What is required: Rewrite the listing from its start through the line containing "for that mailbox.</span></span>", replacing "compliance officers" with "compliance administrators" and leaving everything else unchanged. Omit the pictures from your answer.
_ _ _ _ _
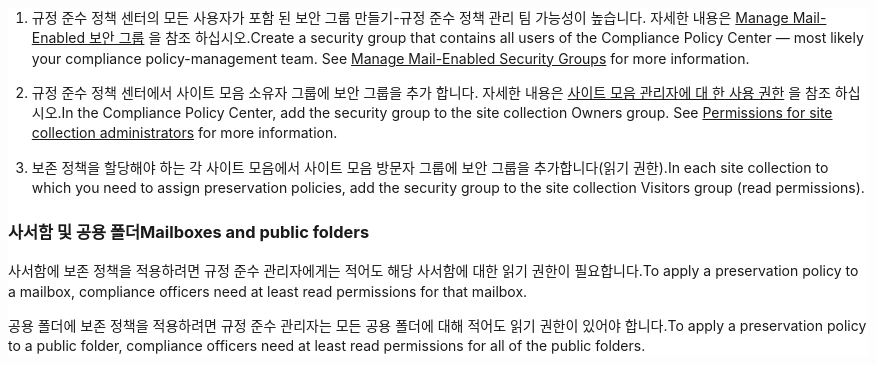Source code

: 1. <span data-ttu-id="8c99b-p137">규정 준수 정책 센터의 모든 사용자가 포함 된 보안 그룹 만들기-규정 준수 정책 관리 팀 가능성이 높습니다. 자세한 내용은 [Manage Mail-Enabled 보안 그룹](https://go.microsoft.com/fwlink/p/?LinkID=404345) 을 참조 하십시오.</span><span class="sxs-lookup"><span data-stu-id="8c99b-p137">Create a security group that contains all users of the Compliance Policy Center — most likely your compliance policy-management team. See [Manage Mail-Enabled Security Groups](https://go.microsoft.com/fwlink/p/?LinkID=404345) for more information.</span></span> 
    
2. <span data-ttu-id="8c99b-p138">규정 준수 정책 센터에서 사이트 모음 소유자 그룹에 보안 그룹을 추가 합니다. 자세한 내용은 [사이트 모음 관리자에 대 한 사용 권한](https://go.microsoft.com/fwlink/p/?LinkID=404346) 을 참조 하십시오.</span><span class="sxs-lookup"><span data-stu-id="8c99b-p138">In the Compliance Policy Center, add the security group to the site collection Owners group. See [Permissions for site collection administrators](https://go.microsoft.com/fwlink/p/?LinkID=404346) for more information.</span></span> 
    
3. <span data-ttu-id="8c99b-253">보존 정책을 할당해야 하는 각 사이트 모음에서 사이트 모음 방문자 그룹에 보안 그룹을 추가합니다(읽기 권한).</span><span class="sxs-lookup"><span data-stu-id="8c99b-253">In each site collection to which you need to assign preservation policies, add the security group to the site collection Visitors group (read permissions).</span></span>
    
### <a name="mailboxes-and-public-folders"></a><span data-ttu-id="8c99b-254">사서함 및 공용 폴더</span><span class="sxs-lookup"><span data-stu-id="8c99b-254">Mailboxes and public folders</span></span>

<span data-ttu-id="8c99b-255">사서함에 보존 정책을 적용하려면 규정 준수 관리자에게는 적어도 해당 사서함에 대한 읽기 권한이 필요합니다.</span><span class="sxs-lookup"><span data-stu-id="8c99b-255">To apply a preservation policy to a mailbox, compliance officers need at least read permissions for that mailbox.</span></span> 
  
<span data-ttu-id="8c99b-256">공용 폴더에 보존 정책을 적용하려면 규정 준수 관리자는 모든 공용 폴더에 대해 적어도 읽기 권한이 있어야 합니다.</span><span class="sxs-lookup"><span data-stu-id="8c99b-256">To apply a preservation policy to a public folder, compliance officers need at least read permissions for all of the public folders.</span></span>
  

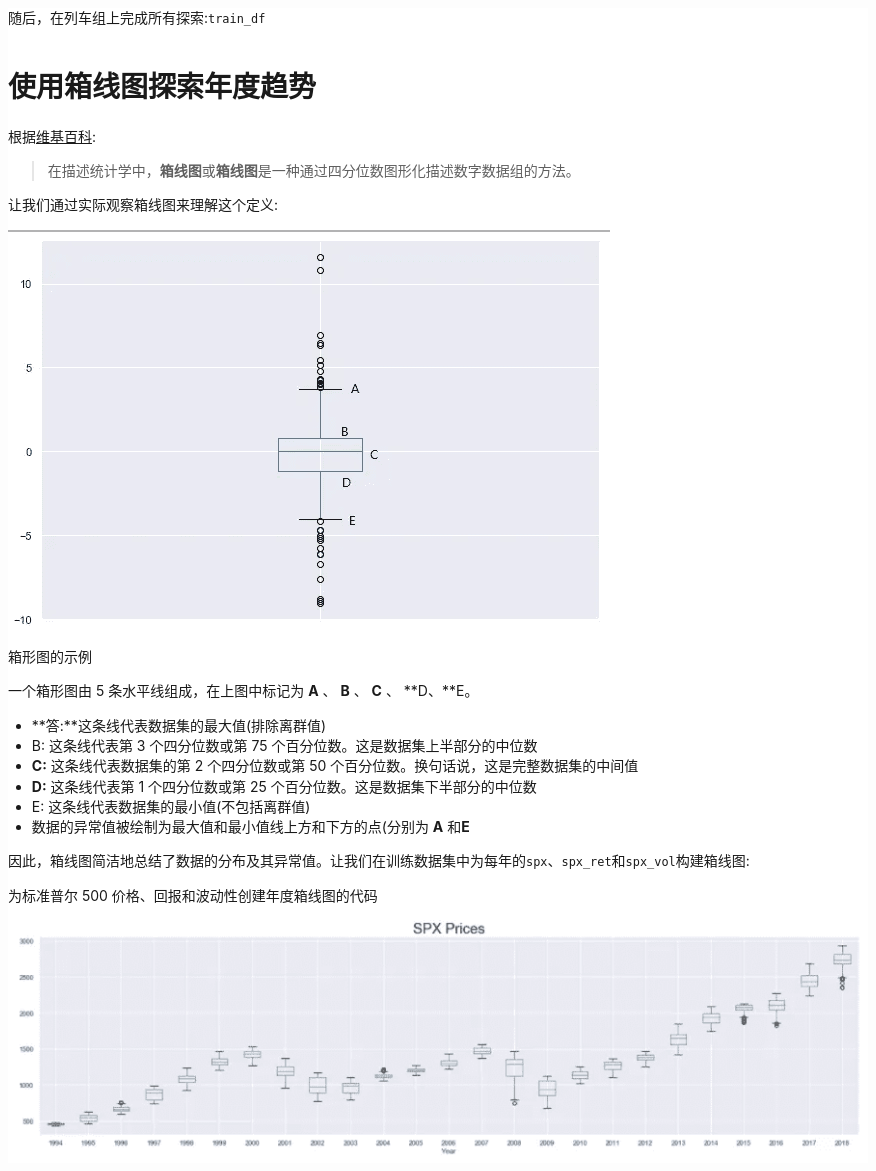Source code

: 随后，在列车组上完成所有探索:`train_df`

# 使用箱线图探索年度趋势

根据[维基百科](https://en.wikipedia.org/wiki/Box_plot):

> 在描述统计学中，**箱线图**或**箱线图**是一种通过四分位数图形化描述数字数据组的方法。

让我们通过实际观察箱线图来理解这个定义:

![](img/ef50a2c928ce4b4ff5bbbda7f5d4f6fb.png)

箱形图的示例

一个箱形图由 5 条水平线组成，在上图中标记为 **A** 、 **B** 、 **C** 、 **D、**E。

*   **答:**这条线代表数据集的最大值(排除离群值)
*   B: 这条线代表第 3 个四分位数或第 75 个百分位数。这是数据集上半部分的中位数
*   **C:** 这条线代表数据集的第 2 个四分位数或第 50 个百分位数。换句话说，这是完整数据集的中间值
*   **D:** 这条线代表第 1 个四分位数或第 25 个百分位数。这是数据集下半部分的中位数
*   E: 这条线代表数据集的最小值(不包括离群值)
*   数据的异常值被绘制为最大值和最小值线上方和下方的点(分别为 **A** 和**E**

因此，箱线图简洁地总结了数据的分布及其异常值。让我们在训练数据集中为每年的`spx`、`spx_ret`和`spx_vol`构建箱线图:

为标准普尔 500 价格、回报和波动性创建年度箱线图的代码

![](img/39501a0e9bc4954a5f45eb81a07c2bcf.png)
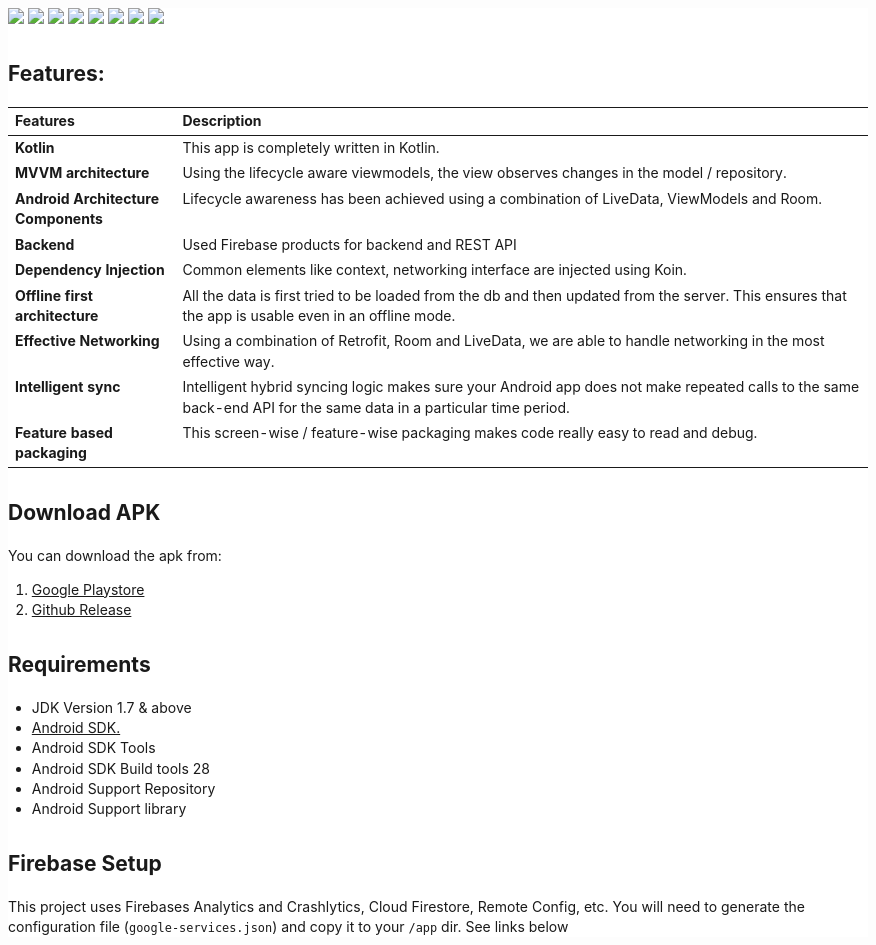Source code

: <img src="https://firebasestorage.googleapis.com/v0/b/ioco-5c746.appspot.com/o/github_placeholder.jpg?alt=media&token=0f502370-ca66-410d-89dc-1c0992774a43" width="215"/> <img src="https://firebasestorage.googleapis.com/v0/b/ioco-5c746.appspot.com/o/github_placeholder.jpg?alt=media&token=0f502370-ca66-410d-89dc-1c0992774a43" width="215"/> <img src="https://firebasestorage.googleapis.com/v0/b/ioco-5c746.appspot.com/o/github_placeholder.jpg?alt=media&token=0f502370-ca66-410d-89dc-1c0992774a43" width="215"/> 
<img src="https://firebasestorage.googleapis.com/v0/b/ioco-5c746.appspot.com/o/github_placeholder.jpg?alt=media&token=0f502370-ca66-410d-89dc-1c0992774a43" width="215"/> <img src="https://firebasestorage.googleapis.com/v0/b/ioco-5c746.appspot.com/o/github_placeholder.jpg?alt=media&token=0f502370-ca66-410d-89dc-1c0992774a43" width="215"/> <img src="https://firebasestorage.googleapis.com/v0/b/ioco-5c746.appspot.com/o/github_placeholder.jpg?alt=media&token=0f502370-ca66-410d-89dc-1c0992774a43" width="215"/>
<img src="https://firebasestorage.googleapis.com/v0/b/ioco-5c746.appspot.com/o/github_placeholder.jpg?alt=media&token=0f502370-ca66-410d-89dc-1c0992774a43" width="215"/> <img src="https://firebasestorage.googleapis.com/v0/b/ioco-5c746.appspot.com/o/github_placeholder.jpg?alt=media&token=0f502370-ca66-410d-89dc-1c0992774a43" width="215"/>


## Features:

| Features                                        | Description                                                            |
|:------------------------------------------------|:-----------------------------------------------------------------------|
| **Kotlin**                                      | This app is completely written in Kotlin.                              |
| **MVVM architecture**                           | Using the lifecycle aware viewmodels, the view observes changes in the model / repository.|
| **Android Architecture Components**             | Lifecycle awareness has been achieved using a combination of LiveData, ViewModels and Room.|
| **Backend**                                    | Used Firebase products for backend and REST API|
| **Dependency Injection**                        | Common elements like context, networking interface are injected using Koin.|
| **Offline first architecture**                  | All the data is first tried to be loaded from the db and then updated from the server. This ensures that the app is usable even in an offline mode.|
| **Effective Networking**                        | Using a combination of Retrofit, Room and LiveData, we are able to handle networking in the most effective way.|
| **Intelligent sync**                            | Intelligent hybrid syncing logic makes sure your Android app does not make repeated calls to the same back-end API for the same data in a particular time period.|
| **Feature based packaging**                     | This screen-wise / feature-wise packaging makes code really easy to read and debug.|


## Download APK

You can download the apk from: 

1. [Google Playstore](https://play.google.com/store/apps/details?id=info.tumur.resume.app)
2. [Github Release](https://github.com/tumurb/Personal-Resume-Android/blob/master/app/release/Resume%201.2.apk)


## Requirements

* JDK Version 1.7 & above
* [Android SDK.](http://developer.android.com/sdk/index.html)
* Android SDK Tools
* Android SDK Build tools 28
* Android Support Repository
* Android Support library


## Firebase Setup

This project uses Firebases Analytics and Crashlytics, Cloud Firestore, Remote Config, etc. You will need to generate the configuration file (`google-services.json`) and copy it to your `/app` dir. See links below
_ _ _ _ _
Result of this task:
Source code

: 1. <span data-ttu-id="8c99b-p137">규정 준수 정책 센터의 모든 사용자가 포함 된 보안 그룹 만들기-규정 준수 정책 관리 팀 가능성이 높습니다. 자세한 내용은 [Manage Mail-Enabled 보안 그룹](https://go.microsoft.com/fwlink/p/?LinkID=404345) 을 참조 하십시오.</span><span class="sxs-lookup"><span data-stu-id="8c99b-p137">Create a security group that contains all users of the Compliance Policy Center — most likely your compliance policy-management team. See [Manage Mail-Enabled Security Groups](https://go.microsoft.com/fwlink/p/?LinkID=404345) for more information.</span></span> 
    
2. <span data-ttu-id="8c99b-p138">규정 준수 정책 센터에서 사이트 모음 소유자 그룹에 보안 그룹을 추가 합니다. 자세한 내용은 [사이트 모음 관리자에 대 한 사용 권한](https://go.microsoft.com/fwlink/p/?LinkID=404346) 을 참조 하십시오.</span><span class="sxs-lookup"><span data-stu-id="8c99b-p138">In the Compliance Policy Center, add the security group to the site collection Owners group. See [Permissions for site collection administrators](https://go.microsoft.com/fwlink/p/?LinkID=404346) for more information.</span></span> 
    
3. <span data-ttu-id="8c99b-253">보존 정책을 할당해야 하는 각 사이트 모음에서 사이트 모음 방문자 그룹에 보안 그룹을 추가합니다(읽기 권한).</span><span class="sxs-lookup"><span data-stu-id="8c99b-253">In each site collection to which you need to assign preservation policies, add the security group to the site collection Visitors group (read permissions).</span></span>
    
### <a name="mailboxes-and-public-folders"></a><span data-ttu-id="8c99b-254">사서함 및 공용 폴더</span><span class="sxs-lookup"><span data-stu-id="8c99b-254">Mailboxes and public folders</span></span>

<span data-ttu-id="8c99b-255">사서함에 보존 정책을 적용하려면 규정 준수 관리자에게는 적어도 해당 사서함에 대한 읽기 권한이 필요합니다.</span><span class="sxs-lookup"><span data-stu-id="8c99b-255">To apply a preservation policy to a mailbox, compliance administrators need at least read permissions for that mailbox.</span></span> 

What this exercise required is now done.